It is a tribute to Paddy Ashdown’s varied and fascinating careers that even hardened politicos reading his autobiography, A Fortunate Life, do not express regret at how relatively briefly his British political career features in it.
Around two-thirds of the book document his times as a Royal Marine, in the Special Boat Service, then as a spy and finally, after time as an MP and leader of the Liberal Democrats, international peacemaker in the former Yugoslavia. Even if his time as leader of the Liberal Democrats had ended quickly in ignominious failure, Ashdown would have multiple impressive legacies to outweigh it. That in fact his time as leader saw remarkable success in rescuing the party from death’s door makes all but the most hardened reader end up feeling their life is just rather tame, straight-forward and under-performing compared to Ashdown’s.
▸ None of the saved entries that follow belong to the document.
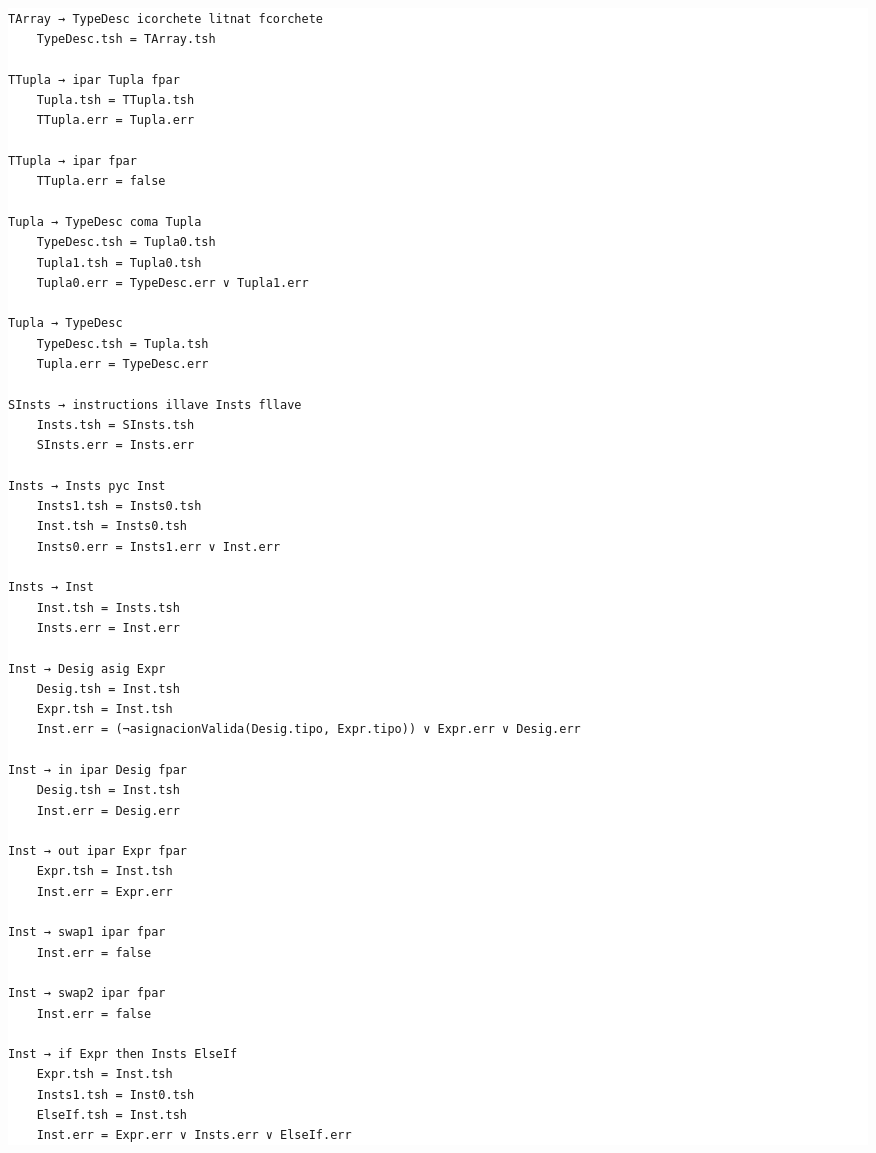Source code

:     TArray → TypeDesc icorchete litnat fcorchete
        TypeDesc.tsh = TArray.tsh

    TTupla → ipar Tupla fpar
        Tupla.tsh = TTupla.tsh
        TTupla.err = Tupla.err

    TTupla → ipar fpar
        TTupla.err = false

    Tupla → TypeDesc coma Tupla
        TypeDesc.tsh = Tupla0.tsh
        Tupla1.tsh = Tupla0.tsh
        Tupla0.err = TypeDesc.err ∨ Tupla1.err

    Tupla → TypeDesc
        TypeDesc.tsh = Tupla.tsh
        Tupla.err = TypeDesc.err

    SInsts → instructions illave Insts fllave
        Insts.tsh = SInsts.tsh
        SInsts.err = Insts.err

    Insts → Insts pyc Inst
        Insts1.tsh = Insts0.tsh
        Inst.tsh = Insts0.tsh
        Insts0.err = Insts1.err ∨ Inst.err

    Insts → Inst
        Inst.tsh = Insts.tsh
        Insts.err = Inst.err

    Inst → Desig asig Expr
        Desig.tsh = Inst.tsh
        Expr.tsh = Inst.tsh
        Inst.err = (¬asignacionValida(Desig.tipo, Expr.tipo)) ∨ Expr.err ∨ Desig.err

    Inst → in ipar Desig fpar
        Desig.tsh = Inst.tsh
        Inst.err = Desig.err

    Inst → out ipar Expr fpar
        Expr.tsh = Inst.tsh
        Inst.err = Expr.err

    Inst → swap1 ipar fpar
        Inst.err = false

    Inst → swap2 ipar fpar
        Inst.err = false

    Inst → if Expr then Insts ElseIf
        Expr.tsh = Inst.tsh
        Insts1.tsh = Inst0.tsh
        ElseIf.tsh = Inst.tsh
        Inst.err = Expr.err ∨ Insts.err ∨ ElseIf.err

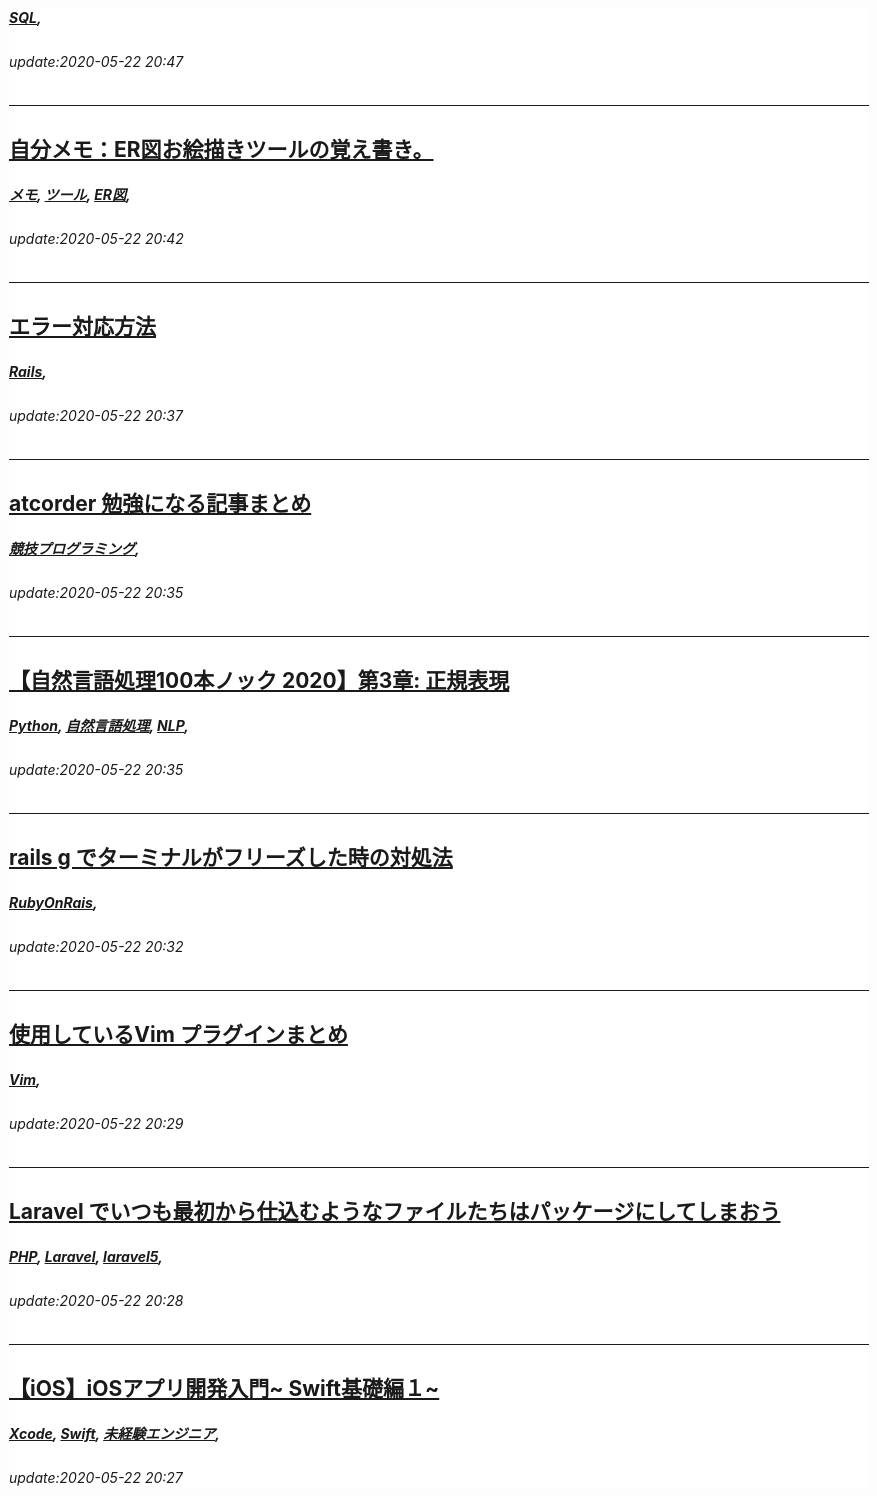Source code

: ##### [SQL](https://qiita.com/tags/SQL), 
###### update:2020-05-22 20:47
---
## [自分メモ：ER図お絵描きツールの覚え書き。](https://qiita.com/NevEngi/items/3dc6fc4d3c8560c7eaf7)
##### [メモ](https://qiita.com/tags/メモ), [ツール](https://qiita.com/tags/ツール), [ER図](https://qiita.com/tags/ER図), 
###### update:2020-05-22 20:42
---
## [エラー対応方法 ](https://qiita.com/tech-aki/items/12725ac1cfbfb9652ab0)
##### [Rails](https://qiita.com/tags/Rails), 
###### update:2020-05-22 20:37
---
## [atcorder 勉強になる記事まとめ](https://qiita.com/tech-aki/items/ef4d2574f53b588406c4)
##### [競技プログラミング](https://qiita.com/tags/競技プログラミング), 
###### update:2020-05-22 20:35
---
## [【自然言語処理100本ノック 2020】第3章: 正規表現](https://qiita.com/yamaru/items/255d0c5dcb2d1d4ccc14)
##### [Python](https://qiita.com/tags/Python), [自然言語処理](https://qiita.com/tags/自然言語処理), [NLP](https://qiita.com/tags/NLP), 
###### update:2020-05-22 20:35
---
## [rails g でターミナルがフリーズした時の対処法](https://qiita.com/mofuko0213/items/8e5bbbf70716d56e5a75)
##### [RubyOnRais](https://qiita.com/tags/RubyOnRais), 
###### update:2020-05-22 20:32
---
## [使用しているVim プラグインまとめ](https://qiita.com/Yoika/items/829a13683d03586ba64c)
##### [Vim](https://qiita.com/tags/Vim), 
###### update:2020-05-22 20:29
---
## [Laravel でいつも最初から仕込むようなファイルたちはパッケージにしてしまおう](https://qiita.com/moobay9/items/c1fa6455ce29c9d51e99)
##### [PHP](https://qiita.com/tags/PHP), [Laravel](https://qiita.com/tags/Laravel), [laravel5](https://qiita.com/tags/laravel5), 
###### update:2020-05-22 20:28
---
## [【iOS】iOSアプリ開発入門~ Swift基礎編１~](https://qiita.com/euJcIKfcqwnzDui/items/ac50ed99673e10f15b71)
##### [Xcode](https://qiita.com/tags/Xcode), [Swift](https://qiita.com/tags/Swift), [未経験エンジニア](https://qiita.com/tags/未経験エンジニア), 
###### update:2020-05-22 20:27
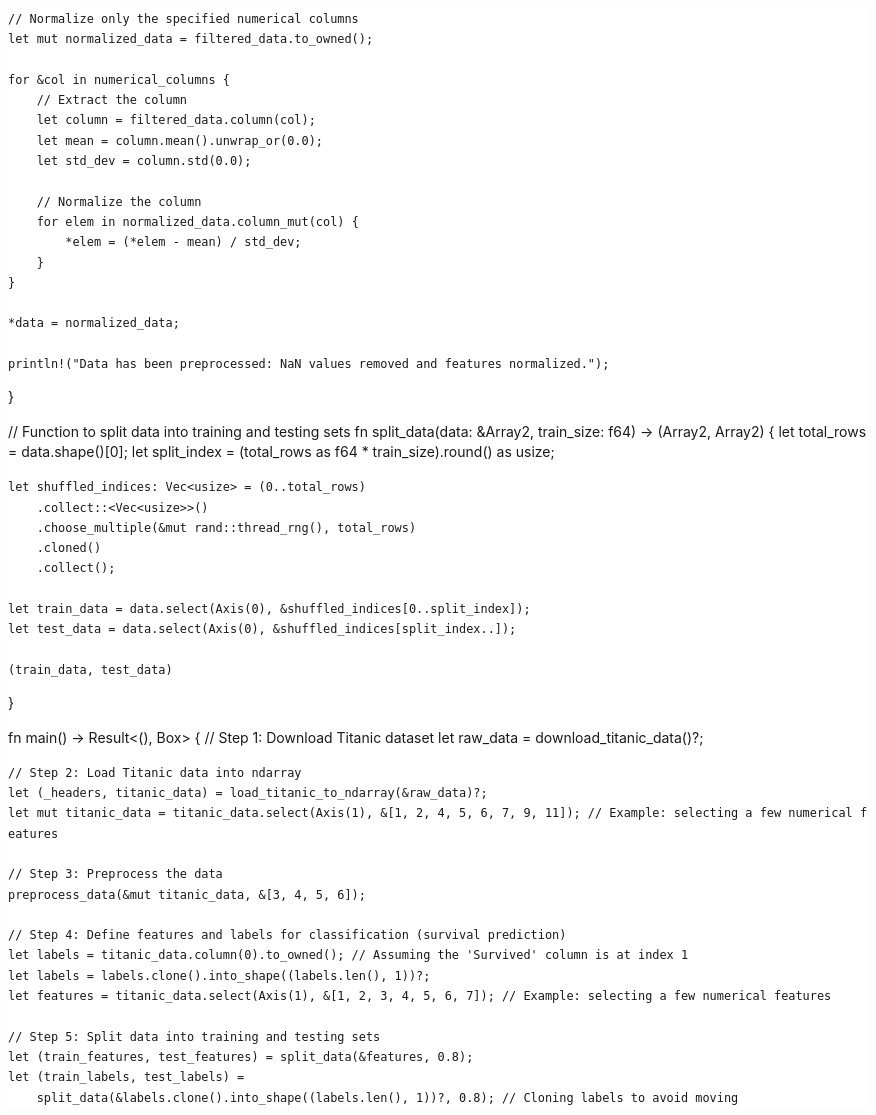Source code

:     // Normalize only the specified numerical columns
    let mut normalized_data = filtered_data.to_owned();

    for &col in numerical_columns {
        // Extract the column
        let column = filtered_data.column(col);
        let mean = column.mean().unwrap_or(0.0);
        let std_dev = column.std(0.0);

        // Normalize the column
        for elem in normalized_data.column_mut(col) {
            *elem = (*elem - mean) / std_dev;
        }
    }

    *data = normalized_data;

    println!("Data has been preprocessed: NaN values removed and features normalized.");
}

// Function to split data into training and testing sets
fn split_data(data: &Array2<f64>, train_size: f64) -> (Array2<f64>, Array2<f64>) {
    let total_rows = data.shape()[0];
    let split_index = (total_rows as f64 * train_size).round() as usize;

    let shuffled_indices: Vec<usize> = (0..total_rows)
        .collect::<Vec<usize>>()
        .choose_multiple(&mut rand::thread_rng(), total_rows)
        .cloned()
        .collect();

    let train_data = data.select(Axis(0), &shuffled_indices[0..split_index]);
    let test_data = data.select(Axis(0), &shuffled_indices[split_index..]);

    (train_data, test_data)
}

fn main() -> Result<(), Box<dyn Error>> {
    // Step 1: Download Titanic dataset
    let raw_data = download_titanic_data()?;

    // Step 2: Load Titanic data into ndarray
    let (_headers, titanic_data) = load_titanic_to_ndarray(&raw_data)?;
    let mut titanic_data = titanic_data.select(Axis(1), &[1, 2, 4, 5, 6, 7, 9, 11]); // Example: selecting a few numerical features

    // Step 3: Preprocess the data
    preprocess_data(&mut titanic_data, &[3, 4, 5, 6]);

    // Step 4: Define features and labels for classification (survival prediction)
    let labels = titanic_data.column(0).to_owned(); // Assuming the 'Survived' column is at index 1
    let labels = labels.clone().into_shape((labels.len(), 1))?;
    let features = titanic_data.select(Axis(1), &[1, 2, 3, 4, 5, 6, 7]); // Example: selecting a few numerical features

    // Step 5: Split data into training and testing sets
    let (train_features, test_features) = split_data(&features, 0.8);
    let (train_labels, test_labels) =
        split_data(&labels.clone().into_shape((labels.len(), 1))?, 0.8); // Cloning labels to avoid moving
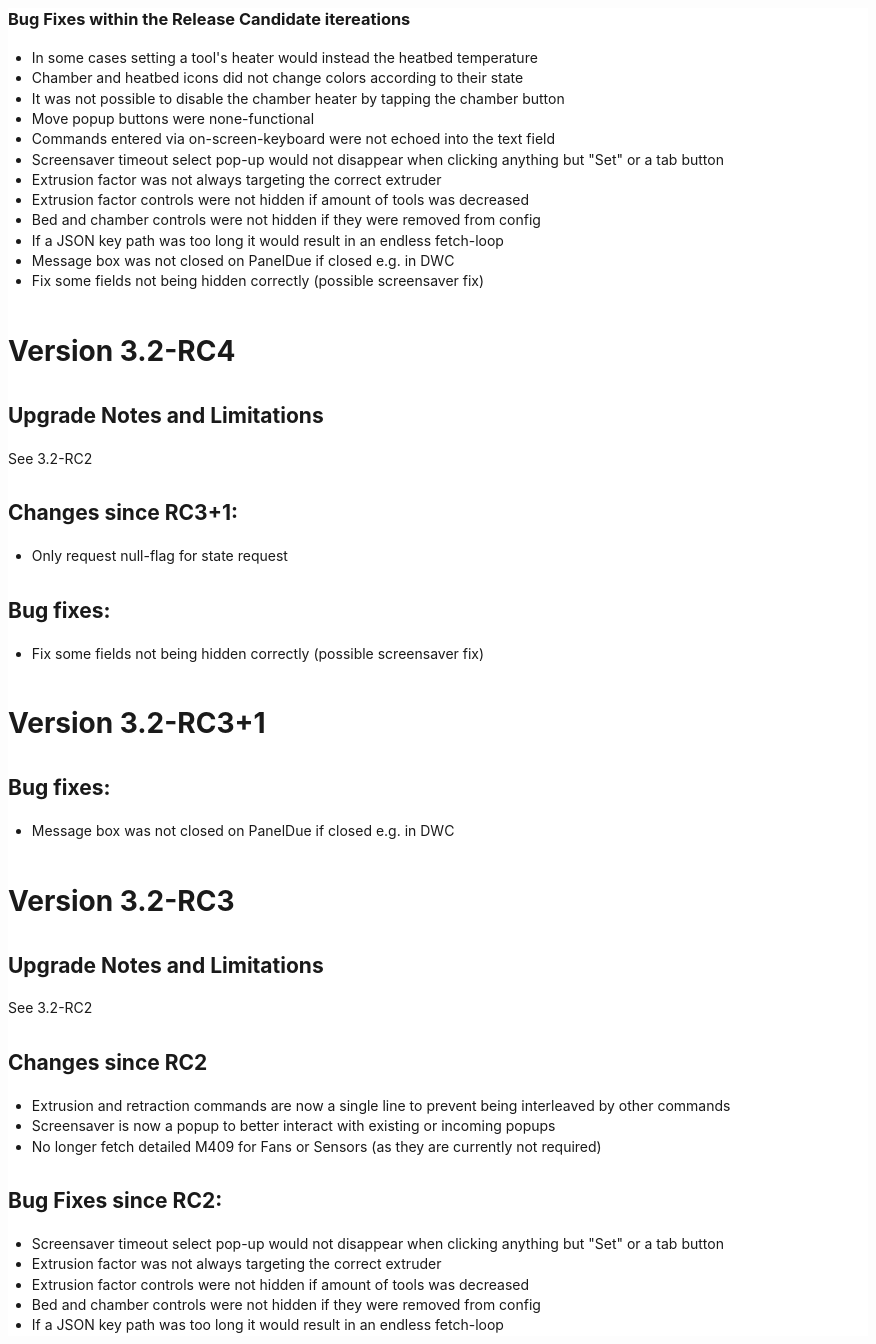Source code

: ### Bug Fixes within the Release Candidate itereations
- In some cases setting a tool's heater would instead the heatbed temperature
- Chamber and heatbed icons did not change colors according to their state
- It was not possible to disable the chamber heater by tapping the chamber button
- Move popup buttons were none-functional
- Commands entered via on-screen-keyboard were not echoed into the text field
- Screensaver timeout select pop-up would not disappear when clicking anything but "Set" or a tab button
- Extrusion factor was not always targeting the correct extruder
- Extrusion factor controls were not hidden if amount of tools was decreased
- Bed and chamber controls were not hidden if they were removed from config
- If a JSON key path was too long it would result in an endless fetch-loop
- Message box was not closed on PanelDue if closed e.g. in DWC
- Fix some fields not being hidden correctly (possible screensaver fix)

# Version 3.2-RC4
## Upgrade Notes and Limitations
See 3.2-RC2

## Changes since RC3+1:
- Only request null-flag for state request

## Bug fixes:
- Fix some fields not being hidden correctly (possible screensaver fix)

# Version 3.2-RC3+1

## Bug fixes:
- Message box was not closed on PanelDue if closed e.g. in DWC

# Version 3.2-RC3

## Upgrade Notes and Limitations
See 3.2-RC2

## Changes since RC2
- Extrusion and retraction commands are now a single line to prevent being interleaved by other commands
- Screensaver is now a popup to better interact with existing or incoming popups
- No longer fetch detailed M409 for Fans or Sensors (as they are currently not required)

## Bug Fixes since RC2:
- Screensaver timeout select pop-up would not disappear when clicking anything but "Set" or a tab button
- Extrusion factor was not always targeting the correct extruder
- Extrusion factor controls were not hidden if amount of tools was decreased
- Bed and chamber controls were not hidden if they were removed from config
- If a JSON key path was too long it would result in an endless fetch-loop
With such brilliant raw material to pull from, the book itself has an easy time enchanting and moving the reader. The life story is so good that the occasional clumsy language hardly detracts, and the scale of the horrors that Ashdown saw – and in part stopped – in the former Yugoslavia was so gruesome that fancy writing is not needed for the accounts to have a huge emotional impact.
For those interested in politics, and in winning elections in particular, the chapter on how Paddy Ashdown won the Yeovil seat acts as an excellent short primer with his strategy for the constituency still reading well, three decades on.
Ashdown does not shy away from some of the controversies of his own life, including his affair and his own personality, which could both entrance and enrage:
My favourite lunch at this time [the mid-1980s, after becoming an MP] was an hour in the gym and an apple at my desk, which must have made me quite insufferable to more normal inhabitants of the Westminster village.
Paddy Ashdown tells many stories against himself in a funny, self-deprecating account of a remarkably varied and successful life.